Wherever a line in the data holds the word "entries", pull that line out.

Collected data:
============

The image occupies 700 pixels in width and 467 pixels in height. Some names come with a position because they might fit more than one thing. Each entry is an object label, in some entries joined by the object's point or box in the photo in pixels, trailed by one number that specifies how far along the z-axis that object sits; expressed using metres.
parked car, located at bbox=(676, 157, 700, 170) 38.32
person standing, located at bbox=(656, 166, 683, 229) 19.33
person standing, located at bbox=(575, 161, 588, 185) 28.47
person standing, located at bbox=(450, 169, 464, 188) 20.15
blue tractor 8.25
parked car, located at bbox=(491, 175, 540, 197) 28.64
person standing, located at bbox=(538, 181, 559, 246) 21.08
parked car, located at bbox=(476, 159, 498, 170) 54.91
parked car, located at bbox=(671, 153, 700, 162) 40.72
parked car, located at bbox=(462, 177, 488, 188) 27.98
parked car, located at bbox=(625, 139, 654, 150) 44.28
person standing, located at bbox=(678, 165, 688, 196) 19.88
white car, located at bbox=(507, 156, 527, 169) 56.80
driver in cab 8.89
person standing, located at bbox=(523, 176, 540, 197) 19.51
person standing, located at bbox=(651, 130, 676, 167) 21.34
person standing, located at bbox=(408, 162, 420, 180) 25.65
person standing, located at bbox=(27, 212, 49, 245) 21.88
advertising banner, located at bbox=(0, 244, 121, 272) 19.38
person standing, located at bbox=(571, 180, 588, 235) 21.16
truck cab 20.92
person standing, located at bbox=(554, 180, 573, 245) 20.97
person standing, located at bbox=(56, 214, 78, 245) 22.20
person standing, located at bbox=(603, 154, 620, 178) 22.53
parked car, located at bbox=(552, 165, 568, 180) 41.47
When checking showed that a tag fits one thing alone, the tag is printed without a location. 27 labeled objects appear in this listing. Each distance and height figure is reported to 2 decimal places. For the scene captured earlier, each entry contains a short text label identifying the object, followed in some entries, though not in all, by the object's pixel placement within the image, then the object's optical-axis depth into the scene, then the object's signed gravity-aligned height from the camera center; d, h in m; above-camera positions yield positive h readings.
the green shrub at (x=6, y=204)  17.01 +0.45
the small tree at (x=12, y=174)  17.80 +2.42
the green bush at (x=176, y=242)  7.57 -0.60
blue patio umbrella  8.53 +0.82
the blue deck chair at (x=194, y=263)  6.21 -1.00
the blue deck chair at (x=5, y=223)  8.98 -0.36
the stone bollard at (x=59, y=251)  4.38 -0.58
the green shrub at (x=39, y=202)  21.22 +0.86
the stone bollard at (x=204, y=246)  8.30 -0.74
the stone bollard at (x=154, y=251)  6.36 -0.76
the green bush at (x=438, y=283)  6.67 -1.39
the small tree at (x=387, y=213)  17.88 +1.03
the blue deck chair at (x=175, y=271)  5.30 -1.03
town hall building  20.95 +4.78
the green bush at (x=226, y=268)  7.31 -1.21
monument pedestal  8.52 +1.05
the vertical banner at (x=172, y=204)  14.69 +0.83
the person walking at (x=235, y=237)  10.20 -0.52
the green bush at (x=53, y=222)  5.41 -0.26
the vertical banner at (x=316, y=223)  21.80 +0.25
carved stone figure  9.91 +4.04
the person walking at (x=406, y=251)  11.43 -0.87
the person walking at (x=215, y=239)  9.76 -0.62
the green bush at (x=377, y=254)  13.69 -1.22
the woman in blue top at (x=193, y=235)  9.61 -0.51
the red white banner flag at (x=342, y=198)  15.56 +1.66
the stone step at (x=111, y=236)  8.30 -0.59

============

## [RESULT OF THIS TASK]
The image occupies 700 pixels in width and 467 pixels in height. Some names come with a position because they might fit more than one thing. Each entry is an object label, in some entries joined by the object's point or box in the photo in pixels, trailed by one number that specifies how far along the z-axis that object sits; expressed using metres.
When checking showed that a tag fits one thing alone, the tag is printed without a location. 27 labeled objects appear in this listing. Each distance and height figure is reported to 2 decimal places. For the scene captured earlier, each entry contains a short text label identifying the object, followed in some entries, though not in all, by the object's pixel placement within the image, then the object's optical-axis depth into the scene, then the object's signed gravity-aligned height from the camera center; d, h in m; above-camera positions yield positive h readings.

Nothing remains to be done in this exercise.